Start of Records supplied

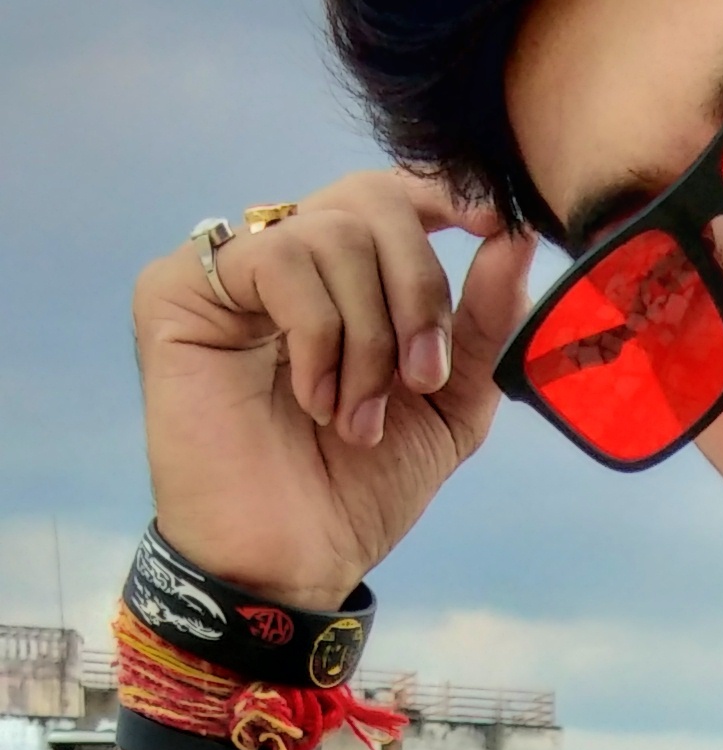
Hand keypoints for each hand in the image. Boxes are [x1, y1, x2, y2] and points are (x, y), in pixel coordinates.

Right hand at [130, 172, 534, 610]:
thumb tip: (515, 236)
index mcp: (347, 276)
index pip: (393, 191)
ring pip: (333, 234)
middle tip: (420, 379)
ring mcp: (230, 269)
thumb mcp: (448, 404)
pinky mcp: (180, 288)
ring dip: (367, 337)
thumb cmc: (359, 488)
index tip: (490, 224)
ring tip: (357, 417)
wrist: (293, 557)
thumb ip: (483, 322)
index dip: (444, 193)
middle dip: (417, 289)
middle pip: (373, 200)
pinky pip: (280, 260)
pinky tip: (313, 400)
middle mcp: (286, 258)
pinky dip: (318, 335)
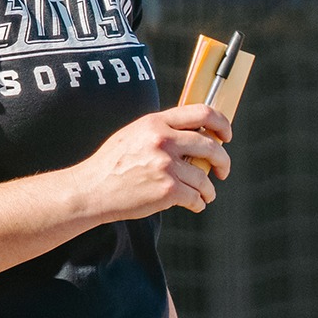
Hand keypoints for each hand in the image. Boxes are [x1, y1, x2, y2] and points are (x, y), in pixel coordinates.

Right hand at [74, 104, 232, 219]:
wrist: (91, 190)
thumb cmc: (112, 164)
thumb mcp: (135, 134)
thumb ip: (162, 130)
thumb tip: (195, 133)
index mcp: (156, 122)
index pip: (202, 112)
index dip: (221, 123)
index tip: (226, 135)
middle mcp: (163, 140)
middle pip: (211, 146)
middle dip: (223, 161)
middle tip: (222, 170)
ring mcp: (166, 165)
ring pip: (204, 177)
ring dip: (209, 189)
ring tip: (206, 194)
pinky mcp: (167, 190)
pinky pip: (196, 197)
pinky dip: (199, 203)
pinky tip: (195, 204)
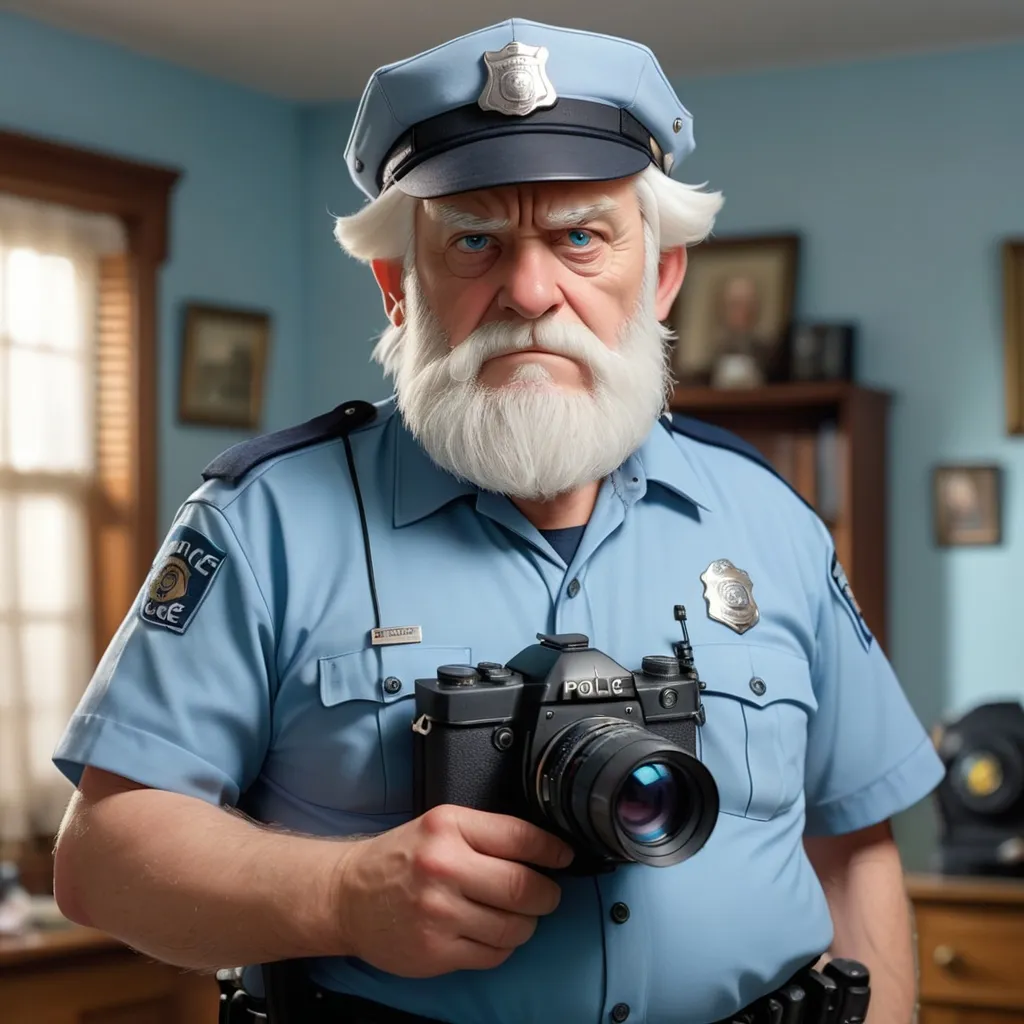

End of Records supplied

● How to complete this task
Look through the entries and return each line that has the word "thumb" in it.

● Exercise answer
thumb tip: (515, 236)
thumb mcp: (448, 404)
thumb cmc: (359, 488)
thumb ip: (483, 322)
thumb cmc: (112, 164)
thumb mcp: (135, 134)
thumb ip: (162, 130)
thumb tip: (195, 133)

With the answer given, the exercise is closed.